Sunday, October 25, 2009

T Minus One

It’s past 4 o’clock in the afternoon and in less than 17 hours we’re off. Finally, on the last day, I’m starting to get nervous. I have been waiting for this, and to be honest my total lack of nerves was starting to worry me. I’ll never be a nervous wreck again like I was before my first ever marathon, but marathons are races that always demand respect or else they cut you back to size in no time.

This will be my 11th marathon, or the 13th if you include the ultras, which makes me a relatively old hand, I suppose.

I’m back from the number pick-up and the Expo, where I managed to keep the wallet in my pocket. Once you’ve seen the Boston Expo the Dublin one isn’t much to get excited about (you also get a lot fewer freebies, sadly). One person I bumped into was John Walshe from Ballycotton. I knew he was a formidable runner, but I had no idea that he is one of the select few who have run every single Dublin City marathon, with number 30 on the cards tomorrow. Way to go, John. All the best!

If things go to plan, I’ll meet up with Grellan at the start tomorrow, running the first 2 miles at about 7:15 pace, dropping down to 7:00 pace and taking things from there.

I know I have said that I never really recovered from Dingle, but the real problem was that cold that caught me 2 weeks ago and which is still affecting me. I’m perfectly fine sitting in an office chair, but running 26 miles at race pace is an entirely different matter. I have been keeping a very close eye on my resting HR over the last two weeks. It hovered around 45 recently, only to drop down to 42 for the first time this very morning, though the fact that I didn’t have 4 kids climbing all over me for a change might have had some influence, too.
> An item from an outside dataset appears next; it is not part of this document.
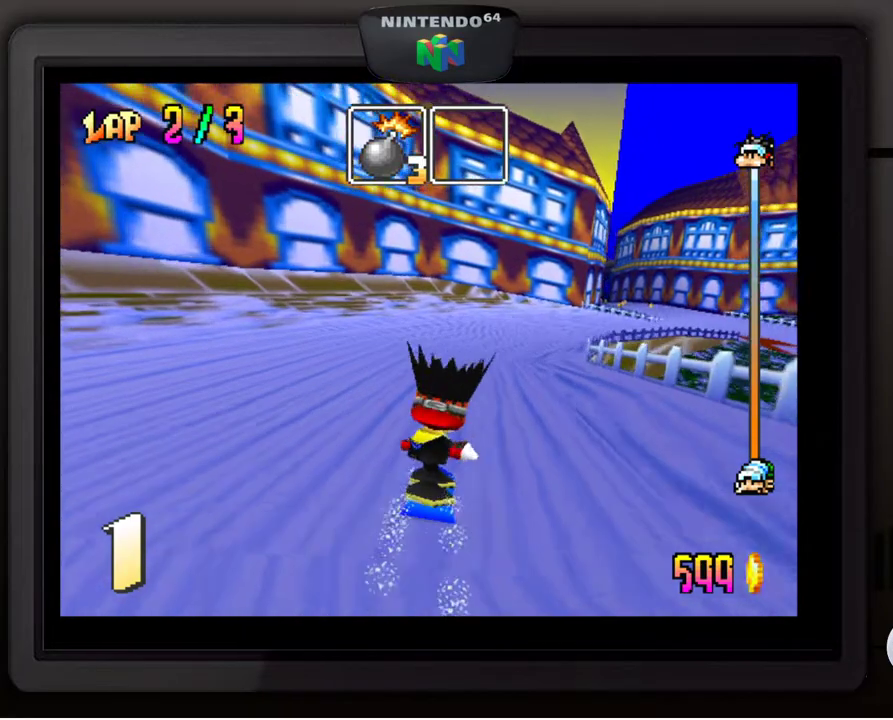
{"buttons": [], "left_stick": "down-right", "events": [[50, "left_stick", "center"], [150, "left_stick", "down-right"], [317, "left_stick", "center"], [383, "left_stick", "down"], [433, "left_stick", "down-right"]]}
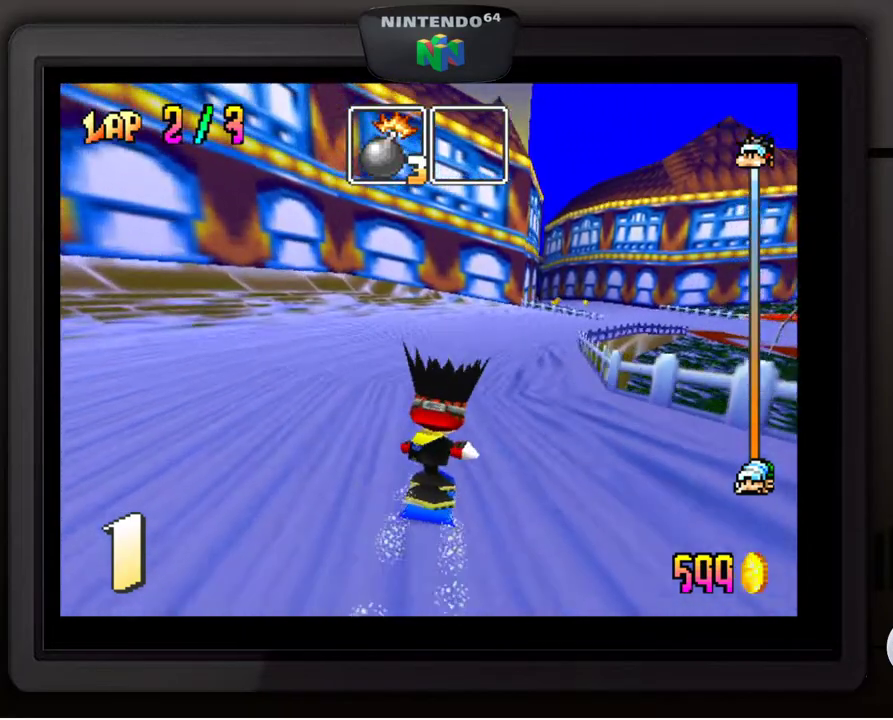
{"buttons": [], "left_stick": "down-right", "events": [[83, "left_stick", "center"], [133, "left_stick", "down-right"], [300, "left_stick", "center"], [400, "left_stick", "down-right"]]}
I have not been running for 3 entire days and my combined mileage since Monday is a not exactly awe inspiring 8. Since things have been so messed up I decided to use tomorrow's race to experiment with nutrition. It breaks the golden rule of never doing anything in a marathon that you haven’t done in training, but I have broken that rule in one form or another in nearly every one of my big races. After last year’s Dublin marathon I got a fuel belt for a freebie. Yesterday I took it out of its wrapper for the first time. It can carry 6 gels, plus 2 in my shorts and 2 from the race course makes 10 gels. Let’s see how many I can take, and how that feels like. Stupid? Maybe. But there’s only one way to find out.

The weather has been pretty wild at times yesterday, and a few icy cold rain showers have followed on today. In contrast, tomorrow’s forecast is nigh on perfect for a marathon, cold and dry. We’ll be freezing at the start, but once we get going we’ll have dream conditions. Maybe it will inspire me.

Time to get relaxing again. My bib number is 1201, and tomorrow me and 12500 close friends are going for a run.


  1. I'm sure once again your family will be very proud of their Dad!

  2. I got nervous reading your post. I bought a fuel belt today at the expo as I coundn't find my tri race belt at home (it only had 3 gel slots anyway compared to the 6 I now have. I'm planning a similar fueling philosophy to you so it's an experiment of two. See you in the morning - remember 30('/m) back from the front on the right. All the best.

    and plan on using your philosophy

  3. The hour is nearly at hand. Run smart, run hard and have fun!

  4. Have a good race! I had thought it was today but it's Monday instead!